-- PROVIDED INFORMATION follows --

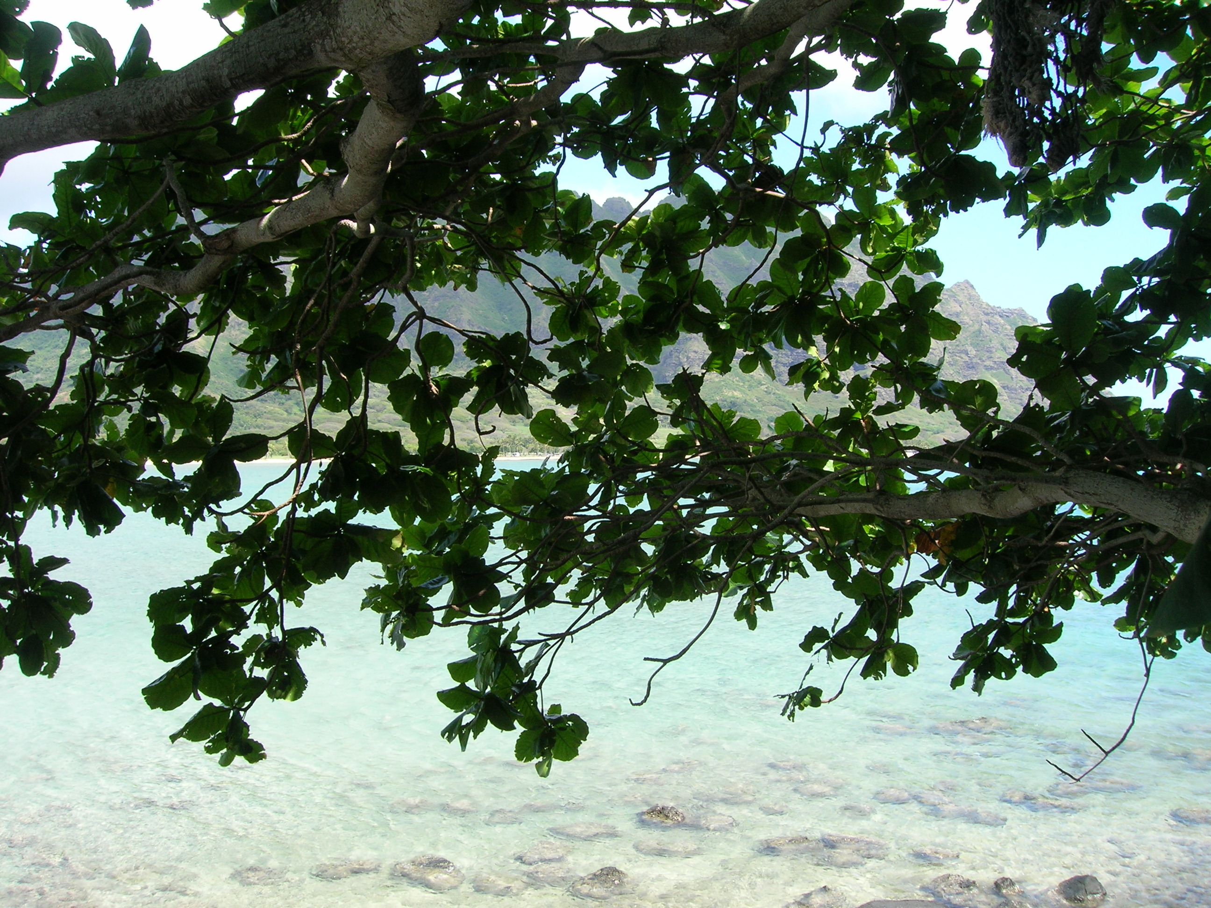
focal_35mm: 34
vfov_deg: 41.8
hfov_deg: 54.0
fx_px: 1189
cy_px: 454
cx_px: 606
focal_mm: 5.7
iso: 50
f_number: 4.9
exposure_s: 1/133
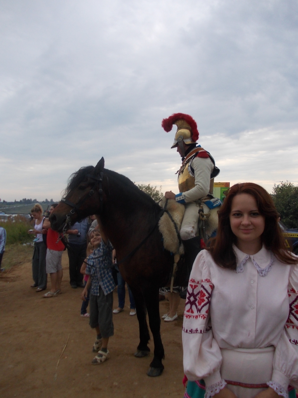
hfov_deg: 49.7
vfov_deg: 63.4
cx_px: 149
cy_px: 199
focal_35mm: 28
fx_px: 321
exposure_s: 1/160
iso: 80
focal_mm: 4
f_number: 5.4
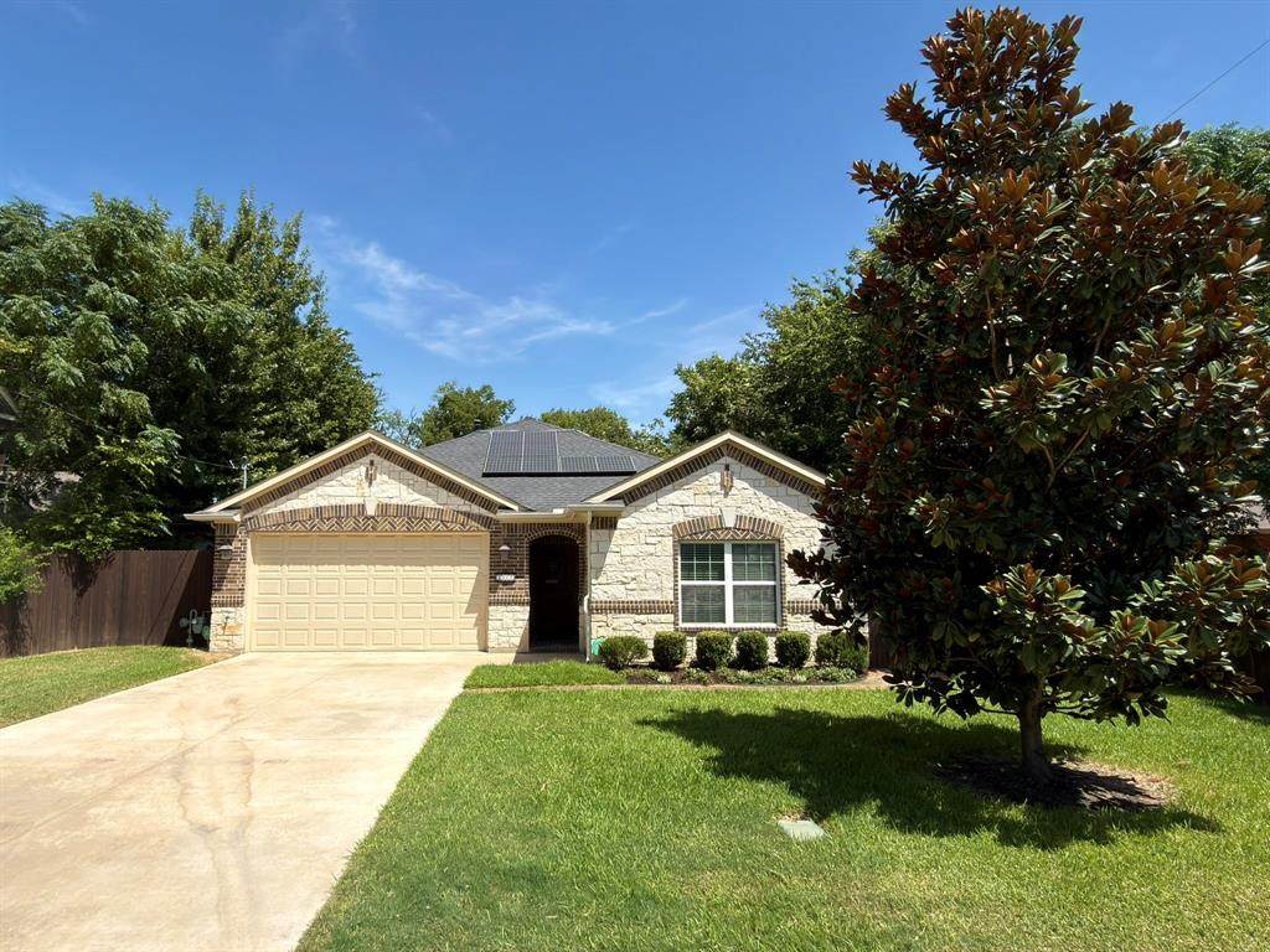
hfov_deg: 102.1
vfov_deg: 85.7
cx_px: 635
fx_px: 514
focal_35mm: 14
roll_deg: -0.3
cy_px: 476
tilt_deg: +6.4
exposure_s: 1/663
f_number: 2.2
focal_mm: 2.22
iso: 16
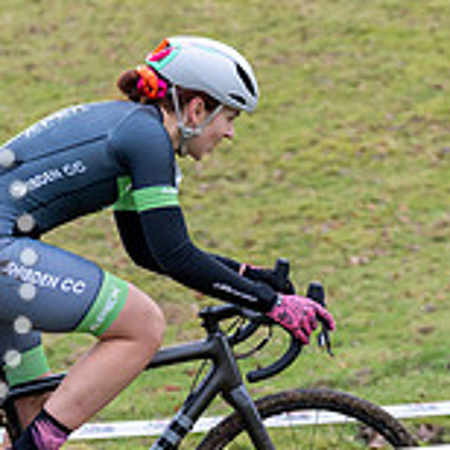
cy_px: 112
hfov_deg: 7.8
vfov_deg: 7.8
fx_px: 3294
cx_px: 216
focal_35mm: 224
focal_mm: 70
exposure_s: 1/1000
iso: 1000
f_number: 3.2
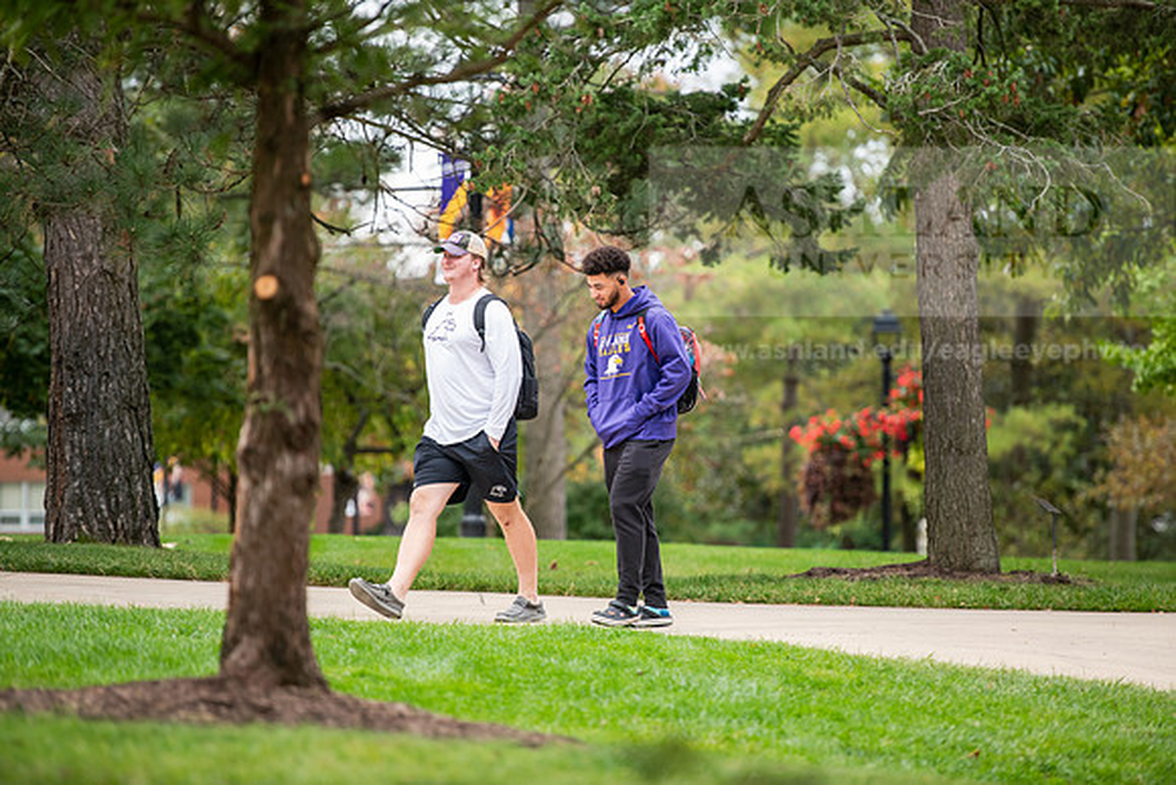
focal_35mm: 195
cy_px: 392
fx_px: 6371
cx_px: 588
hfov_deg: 10.5
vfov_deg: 7.0
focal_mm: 195
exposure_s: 1/320
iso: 320
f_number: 3.2
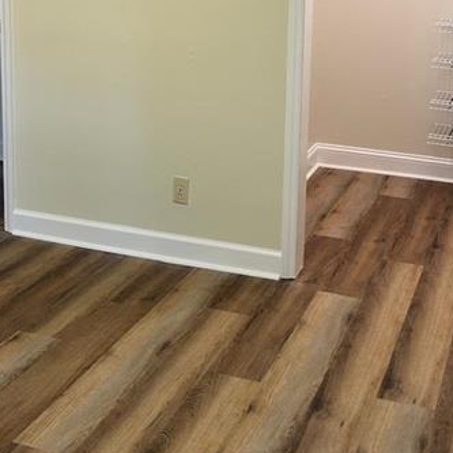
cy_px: 57
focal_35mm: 53
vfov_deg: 30.9
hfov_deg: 32.0
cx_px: 284
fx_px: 785
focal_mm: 5.7
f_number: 1.5
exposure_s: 1/60
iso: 125
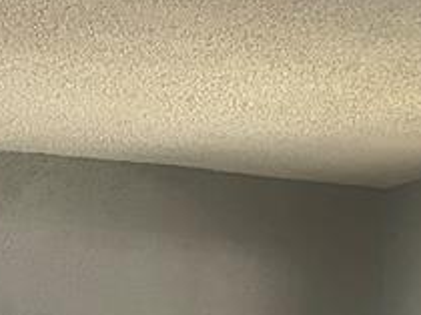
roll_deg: -0.8
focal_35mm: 122
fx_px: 1482
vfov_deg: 11.3
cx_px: 387
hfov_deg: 15.9
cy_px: 554
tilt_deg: -6.2
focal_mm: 5.1
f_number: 1.6
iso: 320
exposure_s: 1/60
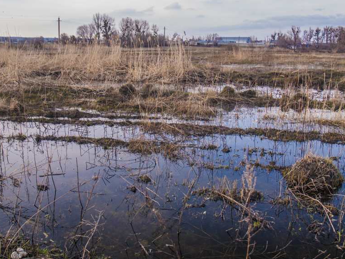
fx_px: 349
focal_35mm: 35
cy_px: 108
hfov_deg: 52.6
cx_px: 177
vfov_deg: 40.6
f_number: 5
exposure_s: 1/80
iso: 250
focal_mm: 18
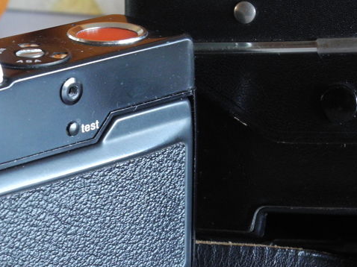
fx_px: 1639
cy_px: 202
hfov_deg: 12.4
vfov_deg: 9.3
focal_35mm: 159
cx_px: 105
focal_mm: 16.3
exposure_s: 1/12.3
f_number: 4
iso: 400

-- PROVIDED INFORMATION concluded --

Output each entry verbatim; none of the pictures should be included.

focal_35mm: 34
vfov_deg: 41.8
hfov_deg: 54.0
fx_px: 1189
cy_px: 454
cx_px: 606
focal_mm: 5.7
iso: 50
f_number: 4.9
exposure_s: 1/133
hfov_deg: 49.7
vfov_deg: 63.4
cx_px: 149
cy_px: 199
focal_35mm: 28
fx_px: 321
exposure_s: 1/160
iso: 80
focal_mm: 4
f_number: 5.4
hfov_deg: 102.1
vfov_deg: 85.7
cx_px: 635
fx_px: 514
focal_35mm: 14
roll_deg: -0.3
cy_px: 476
tilt_deg: +6.4
exposure_s: 1/663
f_number: 2.2
focal_mm: 2.22
iso: 16
cy_px: 112
hfov_deg: 7.8
vfov_deg: 7.8
fx_px: 3294
cx_px: 216
focal_35mm: 224
focal_mm: 70
exposure_s: 1/1000
iso: 1000
f_number: 3.2
focal_35mm: 195
cy_px: 392
fx_px: 6371
cx_px: 588
hfov_deg: 10.5
vfov_deg: 7.0
focal_mm: 195
exposure_s: 1/320
iso: 320
f_number: 3.2
cy_px: 57
focal_35mm: 53
vfov_deg: 30.9
hfov_deg: 32.0
cx_px: 284
fx_px: 785
focal_mm: 5.7
f_number: 1.5
exposure_s: 1/60
iso: 125
roll_deg: -0.8
focal_35mm: 122
fx_px: 1482
vfov_deg: 11.3
cx_px: 387
hfov_deg: 15.9
cy_px: 554
tilt_deg: -6.2
focal_mm: 5.1
f_number: 1.6
iso: 320
exposure_s: 1/60
fx_px: 349
focal_35mm: 35
cy_px: 108
hfov_deg: 52.6
cx_px: 177
vfov_deg: 40.6
f_number: 5
exposure_s: 1/80
iso: 250
focal_mm: 18
fx_px: 1639
cy_px: 202
hfov_deg: 12.4
vfov_deg: 9.3
focal_35mm: 159
cx_px: 105
focal_mm: 16.3
exposure_s: 1/12.3
f_number: 4
iso: 400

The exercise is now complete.